Ruby on Rails has built-in email address encoding that is very easy to use. You can choose from two methods, either HTML or JavaScript hex encoding. The Ruby on Rails mail_to helper is all you need.

The hex encoding will output the email address entirely with HTML hex values for characters. Here is how you use it:

<%= mail_to "john_smith@mailinator.com", "Email John Smith", :encode => :hex %>

While the visitors to your site will see an actual email address and be able to copy it or click on it, this is what the source code will show:

<a href="&#109;&#97;&#105;&#108;&#116;&#111;&#58;%6a%6f%68%6e%5f%73%6d%69%74%68@%6d%61%69%6c%69%6e%61%74%6f%72.%63%6f%6d">Email John Smith</a>

The other option is to use JavaScript to output the email address, also encoded using hex values of characters. You simply change the encode option to use javascript, like so:

<%= mail_to "john_smith@mailinator.com", "Email John Smith", :encode => :javascript %>

And here is what the output looks like:

<script type="text/javascript">
eval(decodeURIComponent('%64%6f%63%75%6d%65%6e%74%2e%77%72%69%74%65%28%27%3c%61%20%68%72%65%66%3d%22%6d%61%69%6c%74%6f%3a%6a%6f%68%6e%5f%73%6d%69%74%68%40%6d%61%69%6c%69%6e%61%74%6f%72%2e%63%6f%6d%22%3e%45%6d%61%69%6c%20%4a%6f%68%6e%20%53%6d%69%74%68%3c%2f%61%3e%27%29%3b'))
</script>

You've now done your part to protect your visitors from spam. If they know you are helping hide their email address from potential spammers, they may be more inclined to provide their address when posting a comment.
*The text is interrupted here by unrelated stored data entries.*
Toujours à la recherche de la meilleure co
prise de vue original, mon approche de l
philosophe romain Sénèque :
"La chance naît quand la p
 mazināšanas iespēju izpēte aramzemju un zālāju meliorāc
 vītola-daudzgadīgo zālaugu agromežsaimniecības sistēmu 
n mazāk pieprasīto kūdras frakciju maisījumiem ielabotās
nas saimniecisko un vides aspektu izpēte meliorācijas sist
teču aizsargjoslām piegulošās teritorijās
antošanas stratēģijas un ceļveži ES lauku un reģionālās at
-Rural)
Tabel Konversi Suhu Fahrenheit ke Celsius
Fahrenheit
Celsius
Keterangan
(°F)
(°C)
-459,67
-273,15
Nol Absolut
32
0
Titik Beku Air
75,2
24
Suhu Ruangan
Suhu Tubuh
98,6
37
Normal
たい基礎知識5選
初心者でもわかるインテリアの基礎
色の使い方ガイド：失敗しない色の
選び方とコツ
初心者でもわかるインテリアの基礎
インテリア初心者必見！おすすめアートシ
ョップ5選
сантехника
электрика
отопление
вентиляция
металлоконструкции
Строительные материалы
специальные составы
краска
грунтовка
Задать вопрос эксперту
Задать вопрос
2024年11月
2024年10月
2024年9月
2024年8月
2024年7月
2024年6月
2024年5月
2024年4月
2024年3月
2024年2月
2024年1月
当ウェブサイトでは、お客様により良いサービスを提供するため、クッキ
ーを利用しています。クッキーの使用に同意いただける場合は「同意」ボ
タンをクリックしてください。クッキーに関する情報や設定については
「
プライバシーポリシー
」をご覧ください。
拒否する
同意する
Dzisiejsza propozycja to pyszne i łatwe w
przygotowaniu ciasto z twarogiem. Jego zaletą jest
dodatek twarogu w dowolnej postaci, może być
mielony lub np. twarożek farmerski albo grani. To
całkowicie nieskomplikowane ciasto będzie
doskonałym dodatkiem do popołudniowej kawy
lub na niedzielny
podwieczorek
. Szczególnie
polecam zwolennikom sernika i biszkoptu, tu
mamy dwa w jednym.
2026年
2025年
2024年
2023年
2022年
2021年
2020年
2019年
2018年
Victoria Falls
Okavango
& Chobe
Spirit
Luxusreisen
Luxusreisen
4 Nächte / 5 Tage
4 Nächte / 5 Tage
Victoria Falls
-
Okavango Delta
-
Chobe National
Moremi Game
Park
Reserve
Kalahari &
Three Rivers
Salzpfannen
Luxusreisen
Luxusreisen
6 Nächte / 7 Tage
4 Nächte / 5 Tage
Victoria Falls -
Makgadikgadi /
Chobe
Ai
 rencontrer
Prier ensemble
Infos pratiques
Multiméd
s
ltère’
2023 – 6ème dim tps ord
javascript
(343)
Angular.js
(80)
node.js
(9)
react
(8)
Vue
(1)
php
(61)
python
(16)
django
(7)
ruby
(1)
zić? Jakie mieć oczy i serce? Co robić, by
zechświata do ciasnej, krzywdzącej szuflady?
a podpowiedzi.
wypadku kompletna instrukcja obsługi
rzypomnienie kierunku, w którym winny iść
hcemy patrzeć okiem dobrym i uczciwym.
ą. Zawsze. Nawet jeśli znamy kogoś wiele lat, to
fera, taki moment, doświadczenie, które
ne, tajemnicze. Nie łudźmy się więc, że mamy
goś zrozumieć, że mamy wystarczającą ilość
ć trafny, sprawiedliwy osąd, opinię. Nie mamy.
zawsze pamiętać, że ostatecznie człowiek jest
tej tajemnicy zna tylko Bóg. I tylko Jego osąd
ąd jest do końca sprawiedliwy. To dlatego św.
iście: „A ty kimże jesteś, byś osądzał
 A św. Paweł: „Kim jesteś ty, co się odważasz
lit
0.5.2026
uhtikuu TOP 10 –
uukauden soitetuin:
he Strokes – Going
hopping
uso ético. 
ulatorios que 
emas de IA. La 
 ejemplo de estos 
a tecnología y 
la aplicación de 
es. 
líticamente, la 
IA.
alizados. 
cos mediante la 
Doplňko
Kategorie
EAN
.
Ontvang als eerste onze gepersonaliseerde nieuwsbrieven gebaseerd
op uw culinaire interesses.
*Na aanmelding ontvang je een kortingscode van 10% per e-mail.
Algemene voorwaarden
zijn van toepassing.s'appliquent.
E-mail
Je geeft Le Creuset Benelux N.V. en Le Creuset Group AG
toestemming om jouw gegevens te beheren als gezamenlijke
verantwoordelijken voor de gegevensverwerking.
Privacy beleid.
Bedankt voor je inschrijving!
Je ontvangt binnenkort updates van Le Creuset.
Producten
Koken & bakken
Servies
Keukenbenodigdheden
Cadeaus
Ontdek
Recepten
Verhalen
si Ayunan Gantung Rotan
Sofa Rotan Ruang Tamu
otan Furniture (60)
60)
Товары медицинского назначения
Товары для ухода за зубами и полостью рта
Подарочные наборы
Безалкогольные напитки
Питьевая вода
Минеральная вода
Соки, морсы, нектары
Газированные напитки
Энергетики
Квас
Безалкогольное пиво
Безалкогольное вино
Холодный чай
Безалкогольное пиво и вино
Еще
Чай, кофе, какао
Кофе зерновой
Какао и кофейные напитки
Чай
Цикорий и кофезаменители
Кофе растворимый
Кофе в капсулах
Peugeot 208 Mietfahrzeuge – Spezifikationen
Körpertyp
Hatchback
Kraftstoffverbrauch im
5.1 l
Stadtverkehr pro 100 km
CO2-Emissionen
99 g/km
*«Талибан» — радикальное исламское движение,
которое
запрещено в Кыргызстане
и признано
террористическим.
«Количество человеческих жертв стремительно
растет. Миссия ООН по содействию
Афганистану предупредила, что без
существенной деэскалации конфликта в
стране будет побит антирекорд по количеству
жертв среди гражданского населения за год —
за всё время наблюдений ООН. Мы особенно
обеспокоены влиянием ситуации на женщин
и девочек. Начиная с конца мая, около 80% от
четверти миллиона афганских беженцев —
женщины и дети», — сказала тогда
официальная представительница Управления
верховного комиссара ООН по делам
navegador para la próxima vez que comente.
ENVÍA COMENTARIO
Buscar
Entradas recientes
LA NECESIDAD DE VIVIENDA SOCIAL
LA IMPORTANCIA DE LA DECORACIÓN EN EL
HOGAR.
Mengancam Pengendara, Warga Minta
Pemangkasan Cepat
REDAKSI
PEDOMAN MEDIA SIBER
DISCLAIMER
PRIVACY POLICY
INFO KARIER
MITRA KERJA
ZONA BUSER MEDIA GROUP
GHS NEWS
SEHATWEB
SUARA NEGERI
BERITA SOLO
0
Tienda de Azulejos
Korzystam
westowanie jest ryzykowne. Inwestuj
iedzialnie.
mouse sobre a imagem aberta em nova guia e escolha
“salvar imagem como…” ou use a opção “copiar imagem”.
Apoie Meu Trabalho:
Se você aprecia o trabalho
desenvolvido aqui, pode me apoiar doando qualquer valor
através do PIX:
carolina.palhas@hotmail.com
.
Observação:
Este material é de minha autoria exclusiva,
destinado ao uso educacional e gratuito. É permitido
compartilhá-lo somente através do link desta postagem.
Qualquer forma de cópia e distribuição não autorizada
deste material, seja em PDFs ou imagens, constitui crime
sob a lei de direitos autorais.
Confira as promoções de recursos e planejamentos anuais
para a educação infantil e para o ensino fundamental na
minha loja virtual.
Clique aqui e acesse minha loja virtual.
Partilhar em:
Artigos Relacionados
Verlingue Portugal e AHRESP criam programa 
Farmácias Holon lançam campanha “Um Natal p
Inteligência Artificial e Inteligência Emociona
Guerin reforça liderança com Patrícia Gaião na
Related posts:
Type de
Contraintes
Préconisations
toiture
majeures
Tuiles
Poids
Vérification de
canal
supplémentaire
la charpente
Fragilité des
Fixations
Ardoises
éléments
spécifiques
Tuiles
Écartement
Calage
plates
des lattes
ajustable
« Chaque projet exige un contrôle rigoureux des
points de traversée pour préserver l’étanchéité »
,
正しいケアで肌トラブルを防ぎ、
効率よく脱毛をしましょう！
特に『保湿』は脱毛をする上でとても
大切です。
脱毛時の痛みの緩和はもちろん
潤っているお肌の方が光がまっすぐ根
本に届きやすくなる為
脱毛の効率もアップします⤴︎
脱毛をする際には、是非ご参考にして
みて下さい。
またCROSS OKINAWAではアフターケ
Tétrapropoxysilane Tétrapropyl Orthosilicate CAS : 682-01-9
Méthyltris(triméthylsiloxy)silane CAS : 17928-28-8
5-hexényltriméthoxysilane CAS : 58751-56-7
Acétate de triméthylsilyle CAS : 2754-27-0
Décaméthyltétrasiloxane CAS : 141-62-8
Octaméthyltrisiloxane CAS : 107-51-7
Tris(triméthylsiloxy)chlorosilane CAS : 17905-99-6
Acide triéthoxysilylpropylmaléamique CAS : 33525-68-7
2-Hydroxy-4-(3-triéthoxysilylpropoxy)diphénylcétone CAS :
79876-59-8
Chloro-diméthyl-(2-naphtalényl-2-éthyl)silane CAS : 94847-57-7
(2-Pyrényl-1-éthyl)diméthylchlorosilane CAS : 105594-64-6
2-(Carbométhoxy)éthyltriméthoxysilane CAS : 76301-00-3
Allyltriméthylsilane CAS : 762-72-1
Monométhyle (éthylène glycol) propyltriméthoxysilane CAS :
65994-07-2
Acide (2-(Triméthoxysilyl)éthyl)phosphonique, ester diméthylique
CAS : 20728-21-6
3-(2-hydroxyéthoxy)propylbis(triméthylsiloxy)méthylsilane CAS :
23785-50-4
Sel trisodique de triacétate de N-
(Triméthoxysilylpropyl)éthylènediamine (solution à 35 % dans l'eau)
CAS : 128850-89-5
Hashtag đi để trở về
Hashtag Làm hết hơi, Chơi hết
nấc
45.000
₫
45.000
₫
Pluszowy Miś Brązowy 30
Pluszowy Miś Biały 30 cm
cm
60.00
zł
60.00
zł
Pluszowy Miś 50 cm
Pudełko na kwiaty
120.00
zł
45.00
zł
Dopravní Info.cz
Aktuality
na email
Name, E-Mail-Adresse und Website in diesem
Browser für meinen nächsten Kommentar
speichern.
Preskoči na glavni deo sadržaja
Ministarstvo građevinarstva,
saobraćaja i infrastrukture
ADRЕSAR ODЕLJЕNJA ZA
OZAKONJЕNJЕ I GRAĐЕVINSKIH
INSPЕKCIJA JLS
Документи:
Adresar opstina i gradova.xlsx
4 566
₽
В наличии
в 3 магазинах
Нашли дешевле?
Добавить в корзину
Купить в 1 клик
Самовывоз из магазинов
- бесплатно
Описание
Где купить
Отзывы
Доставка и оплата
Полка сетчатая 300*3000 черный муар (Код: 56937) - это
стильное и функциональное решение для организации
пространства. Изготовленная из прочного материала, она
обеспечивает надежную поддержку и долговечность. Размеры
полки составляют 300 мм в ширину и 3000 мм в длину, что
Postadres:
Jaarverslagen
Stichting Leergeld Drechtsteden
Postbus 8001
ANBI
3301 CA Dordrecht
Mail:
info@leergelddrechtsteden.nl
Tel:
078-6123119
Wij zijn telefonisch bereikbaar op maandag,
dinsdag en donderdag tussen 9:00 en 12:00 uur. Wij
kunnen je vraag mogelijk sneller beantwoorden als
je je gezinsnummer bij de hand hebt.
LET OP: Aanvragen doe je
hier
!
Protecting your own site against form spam

CAPTCHAs have become a very popular way to combat spam, but so many of them have become nearly too complicated looking for me to decipher at times. The technique I have always liked to use simply uses CSS to convince the spam bot that a form field exists that actually isn't shown to a real human visitor.

The concept is very simple. You put a field in your form that you actually don't expect to be used by human visitors. For example, on our blogs we only ask for name, email address and a comment. So, our fake field could be something like "company", "website", or "city". The spam bot inspects the HTML source code of the site and blindly provides input for every field of a web form that it finds an HTML tag for. Since it will submit our fake field, which we simply hide by using the CSS display:none setting, we can reject any comments that provide data for this field.

Since bots may be improved to look for a "style" attribute in your HTML input tags, you should put the CSS display:none setting inside an externally-included CSS file, as opposed to directly in the source code of the page that the form is on.

Following these two techniques is a great start to fighting against spam, protecting both yourself and your visitors from some headaches.